(Human keypoint data)
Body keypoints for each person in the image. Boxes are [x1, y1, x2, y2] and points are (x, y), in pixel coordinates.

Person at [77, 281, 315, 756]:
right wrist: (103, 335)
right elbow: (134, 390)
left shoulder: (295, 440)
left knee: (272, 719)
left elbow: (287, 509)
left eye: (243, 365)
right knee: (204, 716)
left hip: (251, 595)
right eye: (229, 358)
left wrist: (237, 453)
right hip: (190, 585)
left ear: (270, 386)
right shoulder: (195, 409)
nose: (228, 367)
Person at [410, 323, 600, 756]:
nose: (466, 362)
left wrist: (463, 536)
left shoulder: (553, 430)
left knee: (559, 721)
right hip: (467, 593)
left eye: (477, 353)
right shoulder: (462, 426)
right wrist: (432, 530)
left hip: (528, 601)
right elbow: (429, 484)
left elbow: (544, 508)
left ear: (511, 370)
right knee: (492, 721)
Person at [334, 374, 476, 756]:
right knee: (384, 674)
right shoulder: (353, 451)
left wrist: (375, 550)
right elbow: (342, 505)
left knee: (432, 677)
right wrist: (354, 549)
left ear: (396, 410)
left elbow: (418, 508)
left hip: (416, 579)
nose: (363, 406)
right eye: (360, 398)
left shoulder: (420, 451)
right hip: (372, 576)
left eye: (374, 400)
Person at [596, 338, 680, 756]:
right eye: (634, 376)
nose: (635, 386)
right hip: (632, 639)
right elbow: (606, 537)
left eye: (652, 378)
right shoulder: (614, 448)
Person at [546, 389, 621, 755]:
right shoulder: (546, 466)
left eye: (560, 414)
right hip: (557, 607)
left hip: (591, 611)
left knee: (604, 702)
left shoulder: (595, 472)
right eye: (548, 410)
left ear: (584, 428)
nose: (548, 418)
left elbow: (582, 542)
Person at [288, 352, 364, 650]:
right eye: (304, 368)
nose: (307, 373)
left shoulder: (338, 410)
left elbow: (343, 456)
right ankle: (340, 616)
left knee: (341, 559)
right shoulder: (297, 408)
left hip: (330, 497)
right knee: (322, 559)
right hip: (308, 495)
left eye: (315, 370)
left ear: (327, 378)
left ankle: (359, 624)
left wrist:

**Prompt**
In the records above, find every line that contains the word "wrist" and copy it.

**Finished task**
right wrist: (103, 335)
left wrist: (237, 453)
left wrist: (463, 536)
right wrist: (432, 530)
left wrist: (375, 550)
right wrist: (354, 549)
left wrist:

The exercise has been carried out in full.